Work required
What you return must be an exact copy of the lines in the listing below between the line holding "(262, 317) none" and the line holding "[234,625,588,639] // 2d12154865a1c51b2c8b050d96ba14b91bf0ff18", inclusive, and nothing more.

Data in this exercise
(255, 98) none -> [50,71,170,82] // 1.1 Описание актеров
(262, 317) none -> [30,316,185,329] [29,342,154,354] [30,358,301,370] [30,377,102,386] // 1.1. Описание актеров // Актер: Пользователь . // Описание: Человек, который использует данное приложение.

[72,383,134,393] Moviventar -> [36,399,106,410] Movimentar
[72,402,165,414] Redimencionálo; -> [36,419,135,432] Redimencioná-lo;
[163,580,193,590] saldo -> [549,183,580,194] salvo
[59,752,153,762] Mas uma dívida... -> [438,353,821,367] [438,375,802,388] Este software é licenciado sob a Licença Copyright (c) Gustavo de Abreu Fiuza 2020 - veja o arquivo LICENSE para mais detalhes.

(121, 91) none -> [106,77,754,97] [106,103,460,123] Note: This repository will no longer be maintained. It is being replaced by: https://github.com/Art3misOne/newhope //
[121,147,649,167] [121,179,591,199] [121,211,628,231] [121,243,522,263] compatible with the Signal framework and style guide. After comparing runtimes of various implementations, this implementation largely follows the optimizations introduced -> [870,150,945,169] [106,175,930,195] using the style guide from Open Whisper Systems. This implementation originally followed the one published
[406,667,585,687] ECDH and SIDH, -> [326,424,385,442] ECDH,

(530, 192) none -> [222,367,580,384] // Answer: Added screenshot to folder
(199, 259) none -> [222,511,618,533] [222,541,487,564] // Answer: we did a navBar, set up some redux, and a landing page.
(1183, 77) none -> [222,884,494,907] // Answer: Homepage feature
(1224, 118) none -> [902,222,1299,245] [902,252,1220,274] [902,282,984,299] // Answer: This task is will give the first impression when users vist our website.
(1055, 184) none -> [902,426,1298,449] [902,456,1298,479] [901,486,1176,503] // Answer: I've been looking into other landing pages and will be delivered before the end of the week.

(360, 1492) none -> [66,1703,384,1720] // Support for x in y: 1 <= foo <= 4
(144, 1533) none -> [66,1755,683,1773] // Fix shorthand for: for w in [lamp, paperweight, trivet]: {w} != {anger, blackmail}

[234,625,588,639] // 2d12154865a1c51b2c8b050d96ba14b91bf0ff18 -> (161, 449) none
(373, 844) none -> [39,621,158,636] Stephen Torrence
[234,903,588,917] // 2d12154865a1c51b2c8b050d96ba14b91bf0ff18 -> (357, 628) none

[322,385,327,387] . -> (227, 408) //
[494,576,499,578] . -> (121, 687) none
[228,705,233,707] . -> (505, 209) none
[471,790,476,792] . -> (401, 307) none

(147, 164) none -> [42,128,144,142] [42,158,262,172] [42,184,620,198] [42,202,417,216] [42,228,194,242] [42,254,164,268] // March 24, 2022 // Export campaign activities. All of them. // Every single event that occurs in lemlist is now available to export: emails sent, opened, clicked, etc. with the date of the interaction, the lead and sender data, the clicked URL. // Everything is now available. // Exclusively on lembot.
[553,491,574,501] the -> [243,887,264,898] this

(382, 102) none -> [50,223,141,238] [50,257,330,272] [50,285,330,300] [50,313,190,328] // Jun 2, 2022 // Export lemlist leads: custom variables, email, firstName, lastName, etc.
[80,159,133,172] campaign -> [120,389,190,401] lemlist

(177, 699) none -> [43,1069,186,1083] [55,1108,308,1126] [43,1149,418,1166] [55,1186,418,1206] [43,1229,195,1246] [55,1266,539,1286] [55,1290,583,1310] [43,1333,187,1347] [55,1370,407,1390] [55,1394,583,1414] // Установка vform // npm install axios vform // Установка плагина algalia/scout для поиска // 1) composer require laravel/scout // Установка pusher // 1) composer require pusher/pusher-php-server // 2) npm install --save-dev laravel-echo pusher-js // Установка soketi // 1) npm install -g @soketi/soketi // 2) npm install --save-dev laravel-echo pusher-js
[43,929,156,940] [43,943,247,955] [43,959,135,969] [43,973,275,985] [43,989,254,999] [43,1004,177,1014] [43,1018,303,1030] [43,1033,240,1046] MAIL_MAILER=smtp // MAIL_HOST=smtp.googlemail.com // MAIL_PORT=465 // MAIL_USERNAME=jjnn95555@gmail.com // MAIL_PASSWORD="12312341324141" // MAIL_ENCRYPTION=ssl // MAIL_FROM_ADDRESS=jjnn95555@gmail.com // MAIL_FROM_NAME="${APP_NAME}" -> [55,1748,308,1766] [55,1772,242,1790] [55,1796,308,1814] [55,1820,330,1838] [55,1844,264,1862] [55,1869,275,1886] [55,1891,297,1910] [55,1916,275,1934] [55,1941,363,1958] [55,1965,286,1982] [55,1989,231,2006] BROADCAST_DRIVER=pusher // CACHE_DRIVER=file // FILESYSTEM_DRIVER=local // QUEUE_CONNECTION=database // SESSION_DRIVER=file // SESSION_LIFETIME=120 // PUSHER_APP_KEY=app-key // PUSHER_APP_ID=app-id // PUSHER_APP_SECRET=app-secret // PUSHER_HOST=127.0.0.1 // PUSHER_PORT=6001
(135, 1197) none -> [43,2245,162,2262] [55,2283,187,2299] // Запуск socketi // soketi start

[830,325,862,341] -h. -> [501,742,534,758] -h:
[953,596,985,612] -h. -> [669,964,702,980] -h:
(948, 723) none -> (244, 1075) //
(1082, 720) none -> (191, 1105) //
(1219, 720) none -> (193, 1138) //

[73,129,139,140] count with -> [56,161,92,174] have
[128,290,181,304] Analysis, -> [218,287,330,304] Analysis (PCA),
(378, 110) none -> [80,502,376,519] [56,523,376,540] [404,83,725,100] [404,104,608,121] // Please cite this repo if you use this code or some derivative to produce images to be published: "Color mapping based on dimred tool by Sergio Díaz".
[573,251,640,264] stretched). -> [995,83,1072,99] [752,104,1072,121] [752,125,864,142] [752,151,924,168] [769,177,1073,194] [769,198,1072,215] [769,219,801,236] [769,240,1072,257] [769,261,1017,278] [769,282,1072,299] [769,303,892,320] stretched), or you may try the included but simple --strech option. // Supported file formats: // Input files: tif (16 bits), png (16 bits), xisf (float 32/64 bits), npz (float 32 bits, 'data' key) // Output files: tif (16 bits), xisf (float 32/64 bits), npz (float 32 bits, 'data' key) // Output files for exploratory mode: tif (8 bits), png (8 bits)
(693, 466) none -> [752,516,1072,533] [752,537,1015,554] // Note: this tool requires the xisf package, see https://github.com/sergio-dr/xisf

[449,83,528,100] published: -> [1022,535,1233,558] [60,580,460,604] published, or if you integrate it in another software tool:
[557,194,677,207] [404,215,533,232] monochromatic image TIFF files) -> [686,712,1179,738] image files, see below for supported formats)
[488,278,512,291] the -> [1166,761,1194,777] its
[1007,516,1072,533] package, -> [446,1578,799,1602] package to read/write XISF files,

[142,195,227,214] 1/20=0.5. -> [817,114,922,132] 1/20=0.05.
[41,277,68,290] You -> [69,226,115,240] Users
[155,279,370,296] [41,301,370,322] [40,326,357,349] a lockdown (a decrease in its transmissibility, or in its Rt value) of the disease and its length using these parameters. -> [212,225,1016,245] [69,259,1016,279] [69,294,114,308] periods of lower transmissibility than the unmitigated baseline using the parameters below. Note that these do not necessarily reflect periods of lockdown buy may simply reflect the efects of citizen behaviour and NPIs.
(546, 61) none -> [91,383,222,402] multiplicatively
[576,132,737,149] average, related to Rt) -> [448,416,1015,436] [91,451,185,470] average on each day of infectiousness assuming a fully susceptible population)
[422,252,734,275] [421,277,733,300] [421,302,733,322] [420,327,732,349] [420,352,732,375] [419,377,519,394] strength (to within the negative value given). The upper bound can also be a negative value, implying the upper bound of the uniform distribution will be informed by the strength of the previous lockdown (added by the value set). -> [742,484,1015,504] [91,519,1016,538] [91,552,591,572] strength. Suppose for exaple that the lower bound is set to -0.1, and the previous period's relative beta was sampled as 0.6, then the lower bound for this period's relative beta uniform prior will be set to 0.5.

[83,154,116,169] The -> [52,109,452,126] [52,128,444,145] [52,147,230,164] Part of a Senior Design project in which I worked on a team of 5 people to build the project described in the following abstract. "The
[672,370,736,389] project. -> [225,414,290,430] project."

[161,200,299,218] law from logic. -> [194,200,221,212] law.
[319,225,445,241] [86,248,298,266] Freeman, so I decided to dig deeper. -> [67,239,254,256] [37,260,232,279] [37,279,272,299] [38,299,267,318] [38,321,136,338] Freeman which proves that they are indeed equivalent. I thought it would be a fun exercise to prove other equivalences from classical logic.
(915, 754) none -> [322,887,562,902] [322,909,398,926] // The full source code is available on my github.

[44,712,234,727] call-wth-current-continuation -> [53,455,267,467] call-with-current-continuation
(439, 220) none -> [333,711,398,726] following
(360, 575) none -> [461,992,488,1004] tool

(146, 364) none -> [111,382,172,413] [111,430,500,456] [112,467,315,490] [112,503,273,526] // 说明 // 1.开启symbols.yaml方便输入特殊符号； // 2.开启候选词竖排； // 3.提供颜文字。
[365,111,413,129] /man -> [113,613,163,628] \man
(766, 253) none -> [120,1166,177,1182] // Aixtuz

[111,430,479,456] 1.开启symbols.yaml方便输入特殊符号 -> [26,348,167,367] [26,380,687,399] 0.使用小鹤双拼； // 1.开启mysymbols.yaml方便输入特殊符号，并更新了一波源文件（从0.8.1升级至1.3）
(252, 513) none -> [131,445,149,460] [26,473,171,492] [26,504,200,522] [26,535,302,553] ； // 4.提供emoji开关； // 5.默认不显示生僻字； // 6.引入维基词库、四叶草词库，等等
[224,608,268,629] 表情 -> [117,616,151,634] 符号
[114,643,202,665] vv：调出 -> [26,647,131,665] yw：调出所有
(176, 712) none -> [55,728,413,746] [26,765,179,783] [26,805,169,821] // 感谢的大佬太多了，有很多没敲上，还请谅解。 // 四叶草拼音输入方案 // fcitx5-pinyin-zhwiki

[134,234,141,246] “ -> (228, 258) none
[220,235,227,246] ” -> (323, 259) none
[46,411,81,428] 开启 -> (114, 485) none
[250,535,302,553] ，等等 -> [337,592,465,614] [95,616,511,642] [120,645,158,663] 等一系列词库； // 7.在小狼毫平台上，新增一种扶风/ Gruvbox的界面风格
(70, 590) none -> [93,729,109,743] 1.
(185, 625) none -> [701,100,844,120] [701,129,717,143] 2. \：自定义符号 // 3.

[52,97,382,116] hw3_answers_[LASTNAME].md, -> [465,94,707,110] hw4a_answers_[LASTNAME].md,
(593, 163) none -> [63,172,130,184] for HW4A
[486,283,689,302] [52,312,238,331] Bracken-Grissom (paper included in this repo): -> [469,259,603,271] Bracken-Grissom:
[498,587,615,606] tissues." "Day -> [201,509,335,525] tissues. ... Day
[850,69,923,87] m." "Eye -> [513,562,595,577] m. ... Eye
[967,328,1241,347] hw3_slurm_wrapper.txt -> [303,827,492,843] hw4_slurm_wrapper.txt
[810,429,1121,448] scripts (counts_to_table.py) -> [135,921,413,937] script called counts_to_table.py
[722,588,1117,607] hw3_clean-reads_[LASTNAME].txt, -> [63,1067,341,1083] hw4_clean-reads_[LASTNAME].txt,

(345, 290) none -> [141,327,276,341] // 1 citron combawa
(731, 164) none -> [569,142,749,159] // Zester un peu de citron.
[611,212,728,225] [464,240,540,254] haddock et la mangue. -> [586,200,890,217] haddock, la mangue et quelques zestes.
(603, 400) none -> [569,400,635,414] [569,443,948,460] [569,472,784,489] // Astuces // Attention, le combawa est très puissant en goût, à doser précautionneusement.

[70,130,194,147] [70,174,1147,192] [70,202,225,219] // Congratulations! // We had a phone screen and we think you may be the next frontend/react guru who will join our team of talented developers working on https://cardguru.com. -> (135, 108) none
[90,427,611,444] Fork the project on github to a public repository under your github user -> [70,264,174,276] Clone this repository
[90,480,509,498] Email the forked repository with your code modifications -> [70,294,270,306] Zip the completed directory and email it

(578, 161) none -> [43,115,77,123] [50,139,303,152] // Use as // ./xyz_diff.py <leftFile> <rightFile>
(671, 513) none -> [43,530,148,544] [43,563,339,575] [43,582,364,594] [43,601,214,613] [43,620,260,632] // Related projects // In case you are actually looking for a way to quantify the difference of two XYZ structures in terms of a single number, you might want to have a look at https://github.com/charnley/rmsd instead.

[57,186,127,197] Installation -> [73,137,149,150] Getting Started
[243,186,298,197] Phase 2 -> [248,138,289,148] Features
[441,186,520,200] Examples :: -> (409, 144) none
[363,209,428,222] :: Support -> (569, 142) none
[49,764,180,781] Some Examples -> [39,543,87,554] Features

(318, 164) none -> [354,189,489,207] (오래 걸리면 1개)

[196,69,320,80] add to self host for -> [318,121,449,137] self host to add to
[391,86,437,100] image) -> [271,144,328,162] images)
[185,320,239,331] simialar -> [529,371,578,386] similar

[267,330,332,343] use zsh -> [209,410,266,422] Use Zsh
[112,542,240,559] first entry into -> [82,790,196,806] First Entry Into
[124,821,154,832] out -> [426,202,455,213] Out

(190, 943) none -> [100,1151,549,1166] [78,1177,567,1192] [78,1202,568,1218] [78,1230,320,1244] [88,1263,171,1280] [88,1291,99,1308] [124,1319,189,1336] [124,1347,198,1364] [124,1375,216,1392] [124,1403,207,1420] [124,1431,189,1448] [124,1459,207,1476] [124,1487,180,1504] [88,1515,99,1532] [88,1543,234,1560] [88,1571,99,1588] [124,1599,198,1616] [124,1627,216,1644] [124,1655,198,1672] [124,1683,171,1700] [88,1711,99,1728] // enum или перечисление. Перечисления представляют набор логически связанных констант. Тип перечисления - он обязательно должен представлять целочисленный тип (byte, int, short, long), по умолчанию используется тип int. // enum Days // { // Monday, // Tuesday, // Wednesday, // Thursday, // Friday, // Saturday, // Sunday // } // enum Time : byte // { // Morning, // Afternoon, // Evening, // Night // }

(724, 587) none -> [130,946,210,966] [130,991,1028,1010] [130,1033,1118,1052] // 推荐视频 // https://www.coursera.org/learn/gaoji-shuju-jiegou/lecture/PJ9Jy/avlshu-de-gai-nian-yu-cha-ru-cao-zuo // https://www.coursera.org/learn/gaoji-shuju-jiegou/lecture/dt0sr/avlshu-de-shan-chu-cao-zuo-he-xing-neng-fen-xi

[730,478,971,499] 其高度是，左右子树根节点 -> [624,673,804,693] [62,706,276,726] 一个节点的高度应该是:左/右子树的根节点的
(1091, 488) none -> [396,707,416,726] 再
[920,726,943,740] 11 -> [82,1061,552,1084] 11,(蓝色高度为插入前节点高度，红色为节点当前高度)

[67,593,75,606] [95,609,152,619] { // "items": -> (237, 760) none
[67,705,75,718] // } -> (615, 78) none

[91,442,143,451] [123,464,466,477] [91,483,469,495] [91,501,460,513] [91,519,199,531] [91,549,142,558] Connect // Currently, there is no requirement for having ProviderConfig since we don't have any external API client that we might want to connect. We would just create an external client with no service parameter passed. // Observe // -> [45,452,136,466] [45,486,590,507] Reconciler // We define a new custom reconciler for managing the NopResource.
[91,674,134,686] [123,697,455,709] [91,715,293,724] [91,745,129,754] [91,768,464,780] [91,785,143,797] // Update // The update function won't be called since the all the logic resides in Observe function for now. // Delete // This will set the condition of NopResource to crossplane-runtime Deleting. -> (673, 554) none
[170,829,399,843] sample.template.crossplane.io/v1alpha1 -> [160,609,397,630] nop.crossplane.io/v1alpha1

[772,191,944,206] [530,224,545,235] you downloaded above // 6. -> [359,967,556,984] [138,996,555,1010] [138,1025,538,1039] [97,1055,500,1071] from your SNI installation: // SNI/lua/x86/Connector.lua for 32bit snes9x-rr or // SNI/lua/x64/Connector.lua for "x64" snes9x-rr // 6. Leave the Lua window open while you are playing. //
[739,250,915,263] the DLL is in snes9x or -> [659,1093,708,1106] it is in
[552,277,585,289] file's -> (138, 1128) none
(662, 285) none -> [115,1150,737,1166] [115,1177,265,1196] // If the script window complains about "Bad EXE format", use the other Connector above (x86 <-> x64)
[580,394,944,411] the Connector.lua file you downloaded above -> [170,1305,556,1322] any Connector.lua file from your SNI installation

Answer for this exercise
(262, 317) none -> [30,316,185,329] [29,342,154,354] [30,358,301,370] [30,377,102,386] // 1.1. Описание актеров // Актер: Пользователь . // Описание: Человек, который использует данное приложение.

[72,383,134,393] Moviventar -> [36,399,106,410] Movimentar
[72,402,165,414] Redimencionálo; -> [36,419,135,432] Redimencioná-lo;
[163,580,193,590] saldo -> [549,183,580,194] salvo
[59,752,153,762] Mas uma dívida... -> [438,353,821,367] [438,375,802,388] Este software é licenciado sob a Licença Copyright (c) Gustavo de Abreu Fiuza 2020 - veja o arquivo LICENSE para mais detalhes.

(121, 91) none -> [106,77,754,97] [106,103,460,123] Note: This repository will no longer be maintained. It is being replaced by: https://github.com/Art3misOne/newhope //
[121,147,649,167] [121,179,591,199] [121,211,628,231] [121,243,522,263] compatible with the Signal framework and style guide. After comparing runtimes of various implementations, this implementation largely follows the optimizations introduced -> [870,150,945,169] [106,175,930,195] using the style guide from Open Whisper Systems. This implementation originally followed the one published
[406,667,585,687] ECDH and SIDH, -> [326,424,385,442] ECDH,

(530, 192) none -> [222,367,580,384] // Answer: Added screenshot to folder
(199, 259) none -> [222,511,618,533] [222,541,487,564] // Answer: we did a navBar, set up some redux, and a landing page.
(1183, 77) none -> [222,884,494,907] // Answer: Homepage feature
(1224, 118) none -> [902,222,1299,245] [902,252,1220,274] [902,282,984,299] // Answer: This task is will give the first impression when users vist our website.
(1055, 184) none -> [902,426,1298,449] [902,456,1298,479] [901,486,1176,503] // Answer: I've been looking into other landing pages and will be delivered before the end of the week.

(360, 1492) none -> [66,1703,384,1720] // Support for x in y: 1 <= foo <= 4
(144, 1533) none -> [66,1755,683,1773] // Fix shorthand for: for w in [lamp, paperweight, trivet]: {w} != {anger, blackmail}

[234,625,588,639] // 2d12154865a1c51b2c8b050d96ba14b91bf0ff18 -> (161, 449) none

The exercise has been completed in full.